Plongé dans l’obscurité sur les planches, le chanteur a commencé son concert tendrement. Autour d’un micro subtilement éclairé, Watson et deux de ses musiciens se sont réunis pour chanter Silencio au son la guitare dépouillée. Le jeu d’ombre sur scène, accompagné des éclairages aux couleurs vives ajoutaient au mystère de cette prestation. La voix unique de l’artiste, quant à elle, a aussi résonné au son de sa reprise de Creep de Radiohead et de la sublime To Build A Home. Pour celle-ci, Patrick Watson est allé chercher un gros tricot, se l’est enroulé autour de la tête avant de le tendre au public qui l’a déroulé longuement. Un moment absolument privilégié en a émané, avec cette connexion, ce tissu qui arpentait l’immense foule.
Les émotions n’étaient pas près de s’arrêter, loin de là. Avec la folie qu’on lui connait, Watson a sillonné les planches entre le micro de l’avant-scène et son piano, ponctuant son passage de commentaires impromptus à son équipe au son et de rires de satisfaction ou simplement parce qu’il avait du fun.
Son interprétation de Melody Noir a envouté tout le monde, mais c’est Je te laisserai des mots qui nous a scié en deux. La seule chanson francophone de sa discographie s’est emparée des corps des festivaliers et a déclenché le déluge attendu. Une lourde pluie a commencé à tomber, ajoutant à l’unicité du moment.
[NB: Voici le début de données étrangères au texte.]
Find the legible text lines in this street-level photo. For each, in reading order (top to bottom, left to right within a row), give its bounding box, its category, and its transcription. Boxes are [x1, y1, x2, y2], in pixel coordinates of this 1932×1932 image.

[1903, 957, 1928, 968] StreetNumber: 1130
Puis, les éclairs. En raison des enjeux de sécurité, les organisateurs ont dû tirer la plug du concert, laissant toutefois planer la possibilité de le finir si la situation météorologique s’améliorait. Transis par l’une des plus fortes averses que j’ai eu la chance de voir depuis longtemps, nous sommes plusieurs à nous être réfugié sur le site, dans l’espoir de retrouver le chanteur plus tard. Après une quarantaine de minutes, les nouvelles n’étaient pas bonnes. Un membre de l’équipe de la Noce est venu nous avertir que le Montréalais n’allait pas remonter sur scène et que c’était ainsi que se terminait l’édition 2025 du festival. Atterrés, nous nous sommes avoués vaincus et avons entrepris un retour à la maison.
Mais passant devant la grande scène, sur le chemin du retour, qui ne voit-on pas au loin? Un certain Patrick Watson se déposant devant son piano, et une minuscule foule en liesse devant lui. Il était de retour! Sans être obligé de le faire, Watson a voulu terminer les choses qu’il avait commencées. Dans ce que je qualifierais de l’un de mes moments les plus fous vécus en concert, le musicien nous a présenté, sous la pluie battante, The Great Escape et Here Comes The River, fermant généreusement les livres d’une soirée qui devait initialement se terminer abruptement. Les souliers, comme des marécages boueux, nous avons une nouvelle fois accepté le mystère et jubilé au son de ses plus belles créations.
Quelle grisante façon de terminer cette excitante fin de semaine. Hier soir, constamment plongés dans l’ombre et sous la flotte, Patrick Watson et ses comparses l’ont fait pour la musique et la musique seulement. Un immense merci pour ça, on s’en rappellera longtemps.
Merci à toi aussi la Noce, la laine te va à merveille.